Love the D.C. nightlife? Go boogie elsewhere.

The District’s two council members who represent the biggest party wards in the city are both coming out aggressively against a proposal to keep bars open an hour later, creating a potential $3 million budget gap in next year’s city budget.

Jim Graham, whose Ward 1 includes the U Street corridor and Adams Morgan, said Friday that he’s concerned about nosier nights for his residents if bars stay open until 4 a.m. on the weekend.

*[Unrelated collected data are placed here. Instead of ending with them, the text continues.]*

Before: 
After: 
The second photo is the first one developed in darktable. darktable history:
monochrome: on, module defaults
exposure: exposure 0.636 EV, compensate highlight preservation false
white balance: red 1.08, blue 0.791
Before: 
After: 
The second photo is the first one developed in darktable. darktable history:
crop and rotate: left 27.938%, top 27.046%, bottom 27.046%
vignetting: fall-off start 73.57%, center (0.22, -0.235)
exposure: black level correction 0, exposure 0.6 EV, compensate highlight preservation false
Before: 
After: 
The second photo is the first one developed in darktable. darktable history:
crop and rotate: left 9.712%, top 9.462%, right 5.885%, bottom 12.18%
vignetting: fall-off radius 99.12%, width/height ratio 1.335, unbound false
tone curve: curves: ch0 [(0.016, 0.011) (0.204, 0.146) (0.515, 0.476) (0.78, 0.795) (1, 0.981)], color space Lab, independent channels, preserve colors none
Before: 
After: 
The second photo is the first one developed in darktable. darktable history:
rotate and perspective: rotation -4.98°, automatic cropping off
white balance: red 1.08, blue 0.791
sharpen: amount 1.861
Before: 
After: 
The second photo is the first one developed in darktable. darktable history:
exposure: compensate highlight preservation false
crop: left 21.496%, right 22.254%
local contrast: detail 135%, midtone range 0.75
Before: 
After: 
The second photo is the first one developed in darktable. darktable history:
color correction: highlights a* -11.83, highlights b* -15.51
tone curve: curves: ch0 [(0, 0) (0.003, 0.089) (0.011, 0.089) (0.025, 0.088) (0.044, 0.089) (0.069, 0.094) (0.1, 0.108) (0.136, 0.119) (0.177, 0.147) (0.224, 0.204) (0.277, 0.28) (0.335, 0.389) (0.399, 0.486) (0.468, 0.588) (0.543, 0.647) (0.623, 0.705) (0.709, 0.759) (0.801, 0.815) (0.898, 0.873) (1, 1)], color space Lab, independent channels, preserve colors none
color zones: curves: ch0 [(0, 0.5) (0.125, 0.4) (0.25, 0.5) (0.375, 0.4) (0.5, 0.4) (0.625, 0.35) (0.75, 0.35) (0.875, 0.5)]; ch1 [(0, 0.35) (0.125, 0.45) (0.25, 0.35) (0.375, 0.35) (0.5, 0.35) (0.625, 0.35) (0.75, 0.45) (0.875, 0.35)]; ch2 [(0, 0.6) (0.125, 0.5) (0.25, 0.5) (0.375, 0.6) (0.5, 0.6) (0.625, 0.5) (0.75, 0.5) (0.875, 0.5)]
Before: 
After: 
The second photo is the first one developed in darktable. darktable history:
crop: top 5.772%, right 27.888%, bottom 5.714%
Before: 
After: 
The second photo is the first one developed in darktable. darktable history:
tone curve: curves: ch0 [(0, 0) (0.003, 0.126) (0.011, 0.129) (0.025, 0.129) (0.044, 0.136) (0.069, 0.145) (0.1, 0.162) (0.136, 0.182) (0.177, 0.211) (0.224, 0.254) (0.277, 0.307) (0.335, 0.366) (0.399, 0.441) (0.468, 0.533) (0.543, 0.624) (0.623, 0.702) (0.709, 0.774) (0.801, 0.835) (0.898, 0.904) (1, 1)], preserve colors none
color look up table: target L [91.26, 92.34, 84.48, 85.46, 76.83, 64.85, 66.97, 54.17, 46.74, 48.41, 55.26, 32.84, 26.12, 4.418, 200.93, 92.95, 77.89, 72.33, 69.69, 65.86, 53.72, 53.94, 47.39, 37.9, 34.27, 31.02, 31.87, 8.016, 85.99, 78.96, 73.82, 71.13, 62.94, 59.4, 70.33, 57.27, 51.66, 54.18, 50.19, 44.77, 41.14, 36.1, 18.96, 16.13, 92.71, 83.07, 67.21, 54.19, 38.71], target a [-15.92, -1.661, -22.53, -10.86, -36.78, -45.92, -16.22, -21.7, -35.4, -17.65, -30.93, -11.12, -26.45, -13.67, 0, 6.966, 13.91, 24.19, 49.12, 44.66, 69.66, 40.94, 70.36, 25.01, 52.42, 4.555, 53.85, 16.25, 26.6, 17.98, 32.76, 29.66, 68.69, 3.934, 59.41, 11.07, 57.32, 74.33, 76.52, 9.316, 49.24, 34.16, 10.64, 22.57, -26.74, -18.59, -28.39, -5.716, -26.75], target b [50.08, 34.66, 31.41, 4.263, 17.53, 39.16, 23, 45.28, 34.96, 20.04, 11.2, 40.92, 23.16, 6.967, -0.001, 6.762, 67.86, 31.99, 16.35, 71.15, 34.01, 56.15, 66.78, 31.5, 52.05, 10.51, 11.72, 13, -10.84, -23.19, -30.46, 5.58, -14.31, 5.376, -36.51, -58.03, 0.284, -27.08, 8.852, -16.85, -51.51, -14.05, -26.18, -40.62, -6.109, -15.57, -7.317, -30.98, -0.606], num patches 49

“Slamming car doors, arguing, cursing, singing, talking, cars starting, stopping, cabs coming and going — this is a very major issue for anyone who lives nearby,” Graham said on WAMU radio’s Politics Hour with Kojo Nnamdi. “What we’d be doing … is extending that problem another hour.”

D.C. Mayor Vincent Gray included the extension in his budget proposal as part of a package to generate revenue by extending alcohol sales in the District. Keeping bars open an hour later would contribute about $3 million per year, according to the mayor’s estimate.

Even though bar and nightclub owners have said they back Gray’s proposal, Graham isn’t the only council member going up against the businesses in his ward. Jack Evans, whose Ward 2 is home to more than half of the city’s liquor licenses, said this week residents in his ward are unanimously opposed to the extension.

“The idea of extending the hours to 3 [a.m.] and 4 a.m. are universally being opposed … by residents in Ward 2,” Evans said at a committee hearing Thursday.

But if the council nixes the idea, it has to come up with another source of funding — or cuts — to plug the $3 million gap the line veto would create. No one yet has publicly floated any ideas for how to do that.